Criminally Minded.

I’m watching 48 Hours, a show I almost never watch.  I am usually quite skeptical of shows dissecting unpopular acquittals in criminal cases.  Often such shows are simplistic and sensationalistic.  The television producers take a single case, present as much damning evidence as they can, and fail to place the jury’s actions in any sort of context. Juries arrive at verdicts based on the evidence placed before them.  Some of the information presented by the program, mostly involving the alleged motive for the murder, was not information the jury was allowed to hear.  The judge ruled that the prosecution had not shown the evidence in question to be relevant enough to outweigh its inflammatory nature. Did the judge make a bad decision in disallowing the evidence in question? Maybe. Did the television cherry-pick the most sensationalist evidence, hoping to throw the verdict in doubt, creating another “this is how broken the system is” screed? More likely.
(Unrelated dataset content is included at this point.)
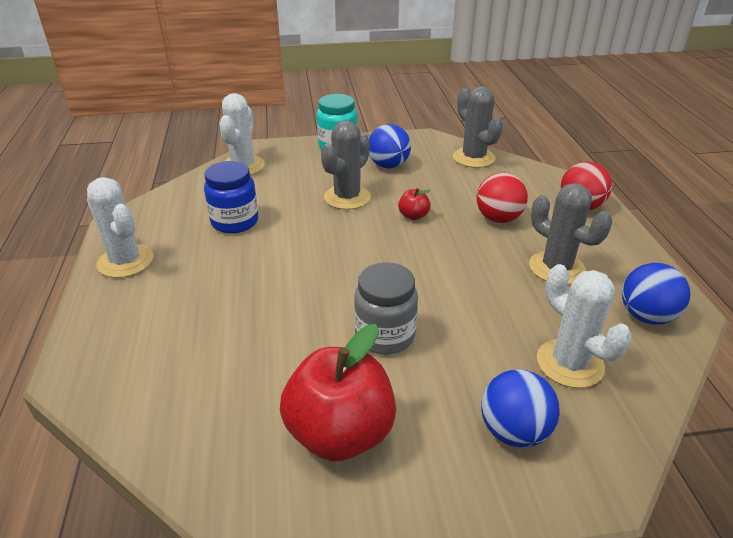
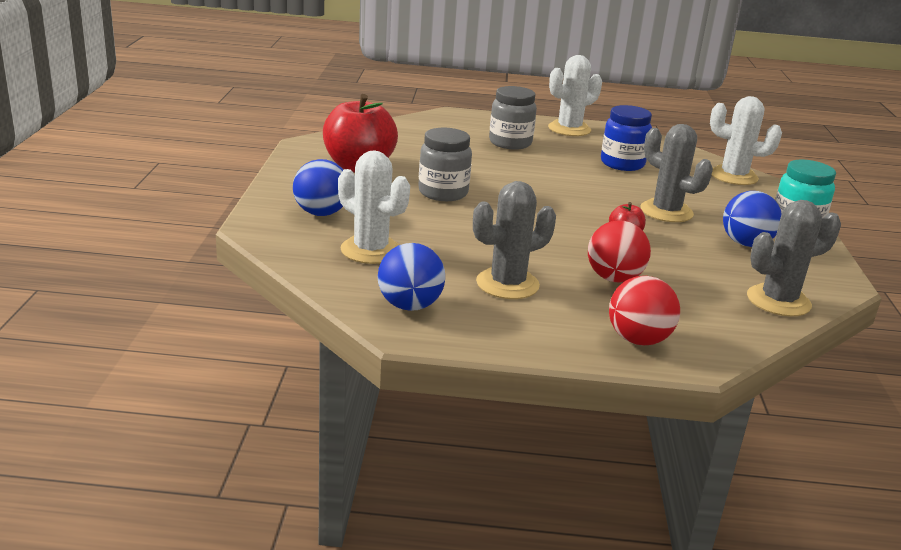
camera: 100 degrees right, 10 degrees down
white cactus [537,264,632,388] -> white cactus turned 60 degrees clockwise [338,150,410,264]
none -> grey jar [489,86,537,150]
One piece intrigued me, though.  The show included an interview with the jury consultant who helped the defense pick the jurors that they would try to keep and those they would try to get rid of.  (I have rather mixed feelings about jury consultant firms. I’m sure they work — or they would continue to exist — but their existence makes me feel uncomfortable for reasons I cannot quite articulate.) The jury consultant talked about how she and the defense used the television shows the prospective jurors liked to determine whether or not they would try to exclude them.  According to the consultant, liking The Good Wife meant that you were likely to be skeptical of law enforcement, whereas liking Bluebloods or Criminal Minds indicated that you would be more likely to favor the prosecution.

Really? I can’t speak for Bluebloods, but Criminal Minds is one of my favorite network shows. I like that there is ambiguity — even though the series is about serial killers, a lot of the villains are humanized.  There is a sense that the underlying message is that all of us are closer to the abyss than we like to think about.  I think it asks more of its viewers than, say, CSI.

I love Criminal Minds, and I tend to be very suspicious of law enforcement. I would be a great person for a defense team to have on their jury.

(Well, maybe not: in the case under examination on the show, the theory of the case that resulted in an acquittal (namely, that all of the DNA evidence at the crime scene was a result of DNA transfer) was only introduced in the defense’s closing argument.  I would have wondered why they did not mention it earlier, and note that they introduced it in such a way that the prosecution could not produce expert witnesses to rebut it.)